Garito de hospicianos (fragmento)Camilo José Cela
Garito de hospicianos (fragmento)

"Un ilustre amigo, un ingeniero que se llama don Braulio Bofarull y que tiene una cabeza corriente, aunque algo gorda por fuera, pero por dentro llena de ciencia, de sabiduría y de rigor, me hablaba la otra noche en la terraza de un café de su teoría sobre los males necesarios que, para él, son los siguientes: las guerras, la esclavitud, el librecambio y la poesía.
Don Braulio Bofarull, hombre ecuánime y ponderado, cree, con Platón, que los poetas son, en principio, entes nefastos a los que, en buena política, se les debería adornar la cabellera con sedosos lazos azules para echarlos a continuación más allá de las lindes de la república; un poco, como si dijésemos, al otro lado de los Pirineos de su Estado ideal.
Don Braulio, sin embargo, que es un filósofo práctico, difiere de Platón, que no es un filósofo práctico, en cuanto a los alcances que se debe dar, en la realidad del buen gobierno, a la teórica y quizá rigurosa medida que pondría a los poetas en la disyuntiva de la emigración o el arrepentimiento.

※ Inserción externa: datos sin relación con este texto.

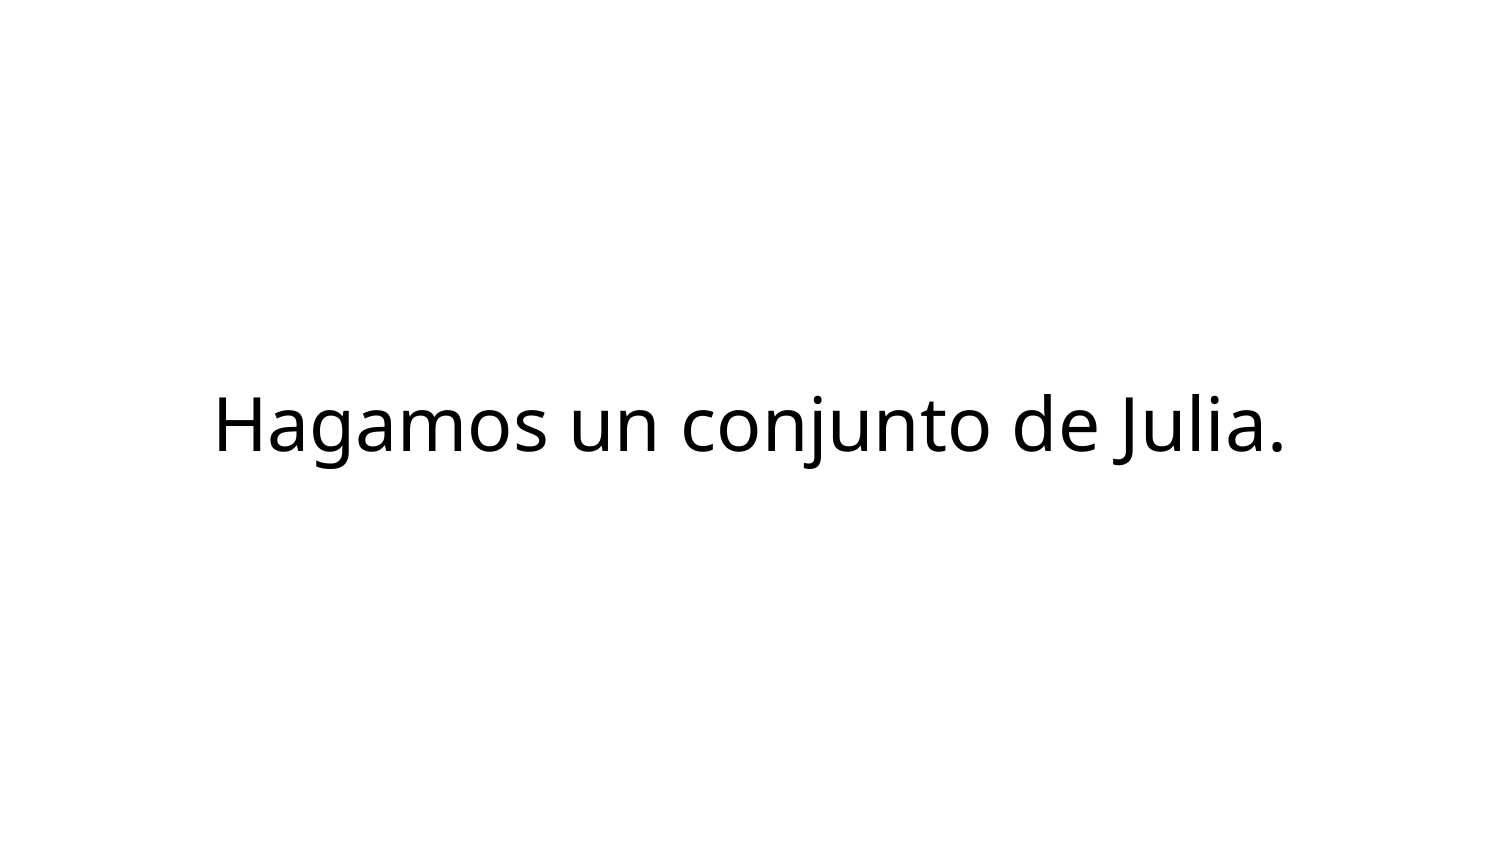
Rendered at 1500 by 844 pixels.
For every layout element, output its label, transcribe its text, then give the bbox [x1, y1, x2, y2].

title Hagamos un conjunto de Julia. [51, 352, 1449, 491]
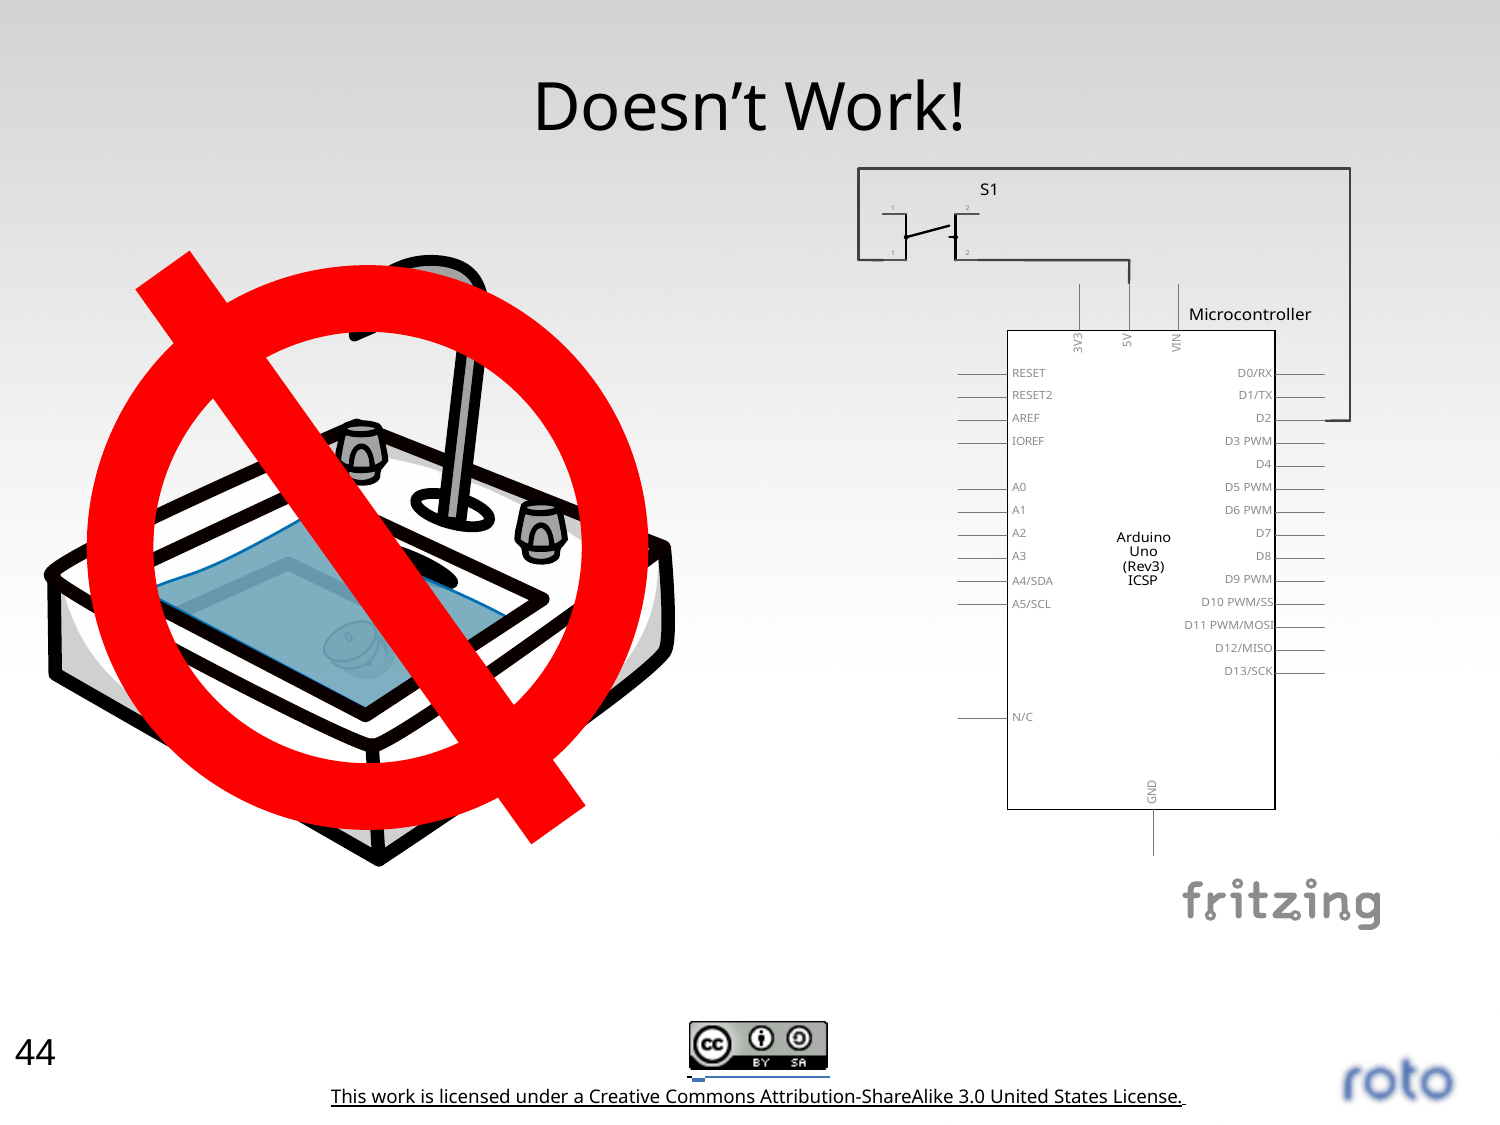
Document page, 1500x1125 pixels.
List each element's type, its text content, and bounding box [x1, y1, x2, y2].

—¿Para qué —me decía el ingeniero Bofarull, mientras sorbía con dos pajitas su naranjada natural— colocar a los poetas en tan duro trance? ¿Usted cree, honradamente, que muerto el perro desaparecería la rabia? De otra parte y en este caso, ¿qué es lo malo, de serlo algo: el perro-poeta o la rabia-poesía? No, amigo mío. No y mil veces no. No todo lo malo, en abstracto, es bueno ni prudente desarraigarlo, en concreto. Existen males precisos, ineludibles, necesarios, que hay que conllevar resignadamente, que no conviene raer, que es preciso tolerar. Uno de estos males necesarios, ya se lo dije a usted antes, es la poesía. Su total ausencia de entre nosotros sería otro mal, quién sabe si aún peor. Y entre dos males (tal es, a mi juicio, el norte de la humanidad), es preciso elegir siempre el necesario y no el superfluo, el menor y no el más grande. Lo contrario es caminar hacia la destrucción, hacia el caos, hacia el no ser, hacia el cero absoluto de los espíritus.

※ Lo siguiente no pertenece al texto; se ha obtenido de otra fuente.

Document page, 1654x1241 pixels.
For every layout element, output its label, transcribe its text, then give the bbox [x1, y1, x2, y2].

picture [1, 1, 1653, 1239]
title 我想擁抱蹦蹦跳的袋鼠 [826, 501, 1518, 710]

Don Braulio hizo una pausa, respiró prolongadamente, tamborileó con los dedos sobre el brazo de la butaca la samba Río grande del Sur, se palpó la calva con parsimonia y se echó atrás en el asiento. A la incierta luz de un farol, la faz de don Braulio tenía un gesto entre beatífico y profético, no se sabe bien si de iluminado o de explorador.
—Y mi teoría, amigo mío —continuó don Braulio casi sonriente—, que, por otra parte, tampoco es mía del todo, tiene ya numerosos seguidores que la defienden con todo ardor, con tanto ardor como algunos reumáticos defienden el ajo o algunos españoles defienden las causas perdidas. Ya sabe usted que nunca faltan, gracias a Dios, gentes con alma de héroes de las Termopilas. Quizás —añadió pensativo— sea éste otro mal necesario.
Don Braulio Bofarull encendió un cigarrillo incluso con prisa.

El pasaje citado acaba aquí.